About this task:
Collect each line of the entries that holds the string "Left".
Start of Working data
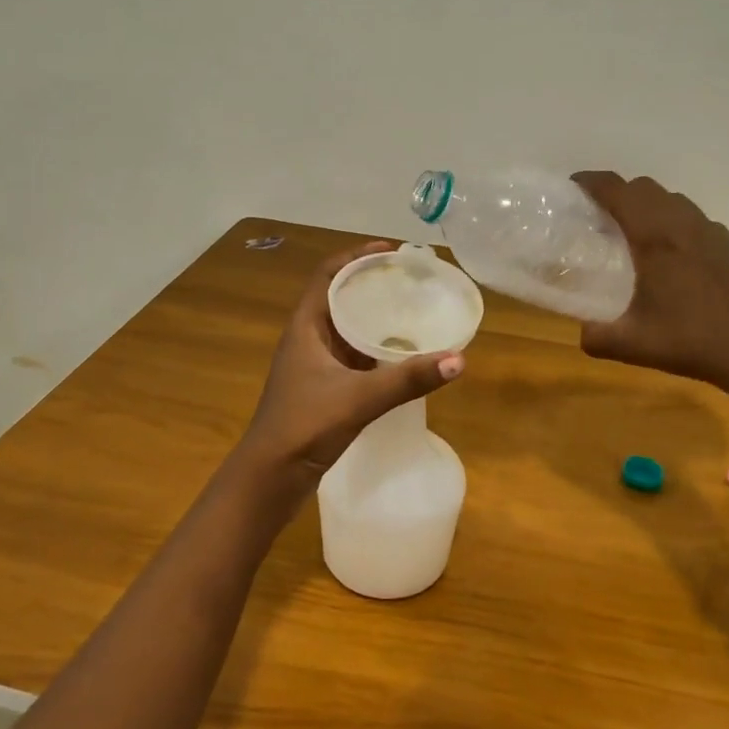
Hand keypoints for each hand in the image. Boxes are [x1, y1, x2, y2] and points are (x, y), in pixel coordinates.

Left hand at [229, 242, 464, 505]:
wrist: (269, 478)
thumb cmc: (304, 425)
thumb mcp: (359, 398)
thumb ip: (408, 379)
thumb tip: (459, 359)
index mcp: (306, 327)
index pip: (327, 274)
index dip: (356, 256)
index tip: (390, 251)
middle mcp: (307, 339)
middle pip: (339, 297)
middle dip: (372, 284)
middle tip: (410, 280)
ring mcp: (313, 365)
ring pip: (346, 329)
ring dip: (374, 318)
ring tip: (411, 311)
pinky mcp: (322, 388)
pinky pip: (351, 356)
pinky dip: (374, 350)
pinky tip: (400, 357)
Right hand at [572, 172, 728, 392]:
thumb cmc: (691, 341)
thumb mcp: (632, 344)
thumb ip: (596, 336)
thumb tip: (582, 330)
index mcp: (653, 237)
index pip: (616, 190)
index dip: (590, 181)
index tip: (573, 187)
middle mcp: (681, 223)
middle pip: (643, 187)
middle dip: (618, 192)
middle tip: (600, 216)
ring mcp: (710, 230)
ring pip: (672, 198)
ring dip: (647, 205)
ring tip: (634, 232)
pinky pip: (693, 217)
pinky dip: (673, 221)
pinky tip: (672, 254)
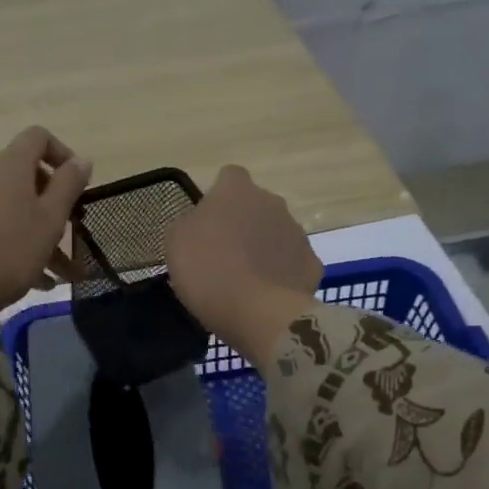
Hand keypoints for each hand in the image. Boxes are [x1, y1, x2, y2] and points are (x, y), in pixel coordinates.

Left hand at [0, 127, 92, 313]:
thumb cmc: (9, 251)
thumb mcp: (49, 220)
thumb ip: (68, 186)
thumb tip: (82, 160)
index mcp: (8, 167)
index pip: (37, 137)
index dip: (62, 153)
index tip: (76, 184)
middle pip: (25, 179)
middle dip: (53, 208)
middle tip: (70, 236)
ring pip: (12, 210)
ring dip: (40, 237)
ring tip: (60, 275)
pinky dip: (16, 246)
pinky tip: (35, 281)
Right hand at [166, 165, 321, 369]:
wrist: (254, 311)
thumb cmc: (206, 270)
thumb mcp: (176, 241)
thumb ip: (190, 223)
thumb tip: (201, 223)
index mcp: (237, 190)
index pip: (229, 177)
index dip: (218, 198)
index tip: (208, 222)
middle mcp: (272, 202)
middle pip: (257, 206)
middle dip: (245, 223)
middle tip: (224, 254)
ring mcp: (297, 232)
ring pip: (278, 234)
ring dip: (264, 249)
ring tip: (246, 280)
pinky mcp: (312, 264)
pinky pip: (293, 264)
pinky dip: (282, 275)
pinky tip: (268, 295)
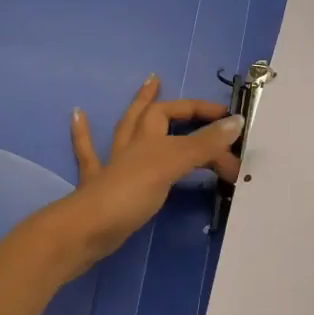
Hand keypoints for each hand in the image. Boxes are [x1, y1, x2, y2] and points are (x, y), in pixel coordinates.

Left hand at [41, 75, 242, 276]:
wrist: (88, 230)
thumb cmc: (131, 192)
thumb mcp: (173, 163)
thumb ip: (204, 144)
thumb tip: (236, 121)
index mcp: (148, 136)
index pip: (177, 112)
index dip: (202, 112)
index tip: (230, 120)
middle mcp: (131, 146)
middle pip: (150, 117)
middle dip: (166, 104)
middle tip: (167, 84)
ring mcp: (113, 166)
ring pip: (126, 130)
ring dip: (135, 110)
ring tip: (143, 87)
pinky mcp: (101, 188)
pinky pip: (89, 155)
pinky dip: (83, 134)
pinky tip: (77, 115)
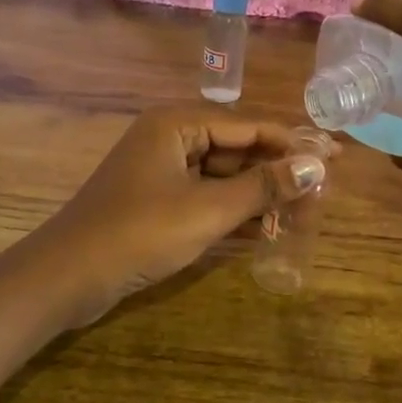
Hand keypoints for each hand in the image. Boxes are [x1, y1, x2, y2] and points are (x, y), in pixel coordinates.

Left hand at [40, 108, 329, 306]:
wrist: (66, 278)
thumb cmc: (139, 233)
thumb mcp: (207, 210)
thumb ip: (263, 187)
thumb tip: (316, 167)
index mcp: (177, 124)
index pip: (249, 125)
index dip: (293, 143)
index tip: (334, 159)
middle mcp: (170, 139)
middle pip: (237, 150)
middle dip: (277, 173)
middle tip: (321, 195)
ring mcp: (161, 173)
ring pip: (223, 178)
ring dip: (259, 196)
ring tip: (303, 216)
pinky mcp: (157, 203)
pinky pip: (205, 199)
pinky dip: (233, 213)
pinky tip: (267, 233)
End of Working data
Answer to the exercise:
Left hand at [229, 242, 464, 505]:
Left hand at [0, 127, 92, 313]:
Left hand at [41, 75, 242, 276]:
Left hand at [40, 108, 329, 306]:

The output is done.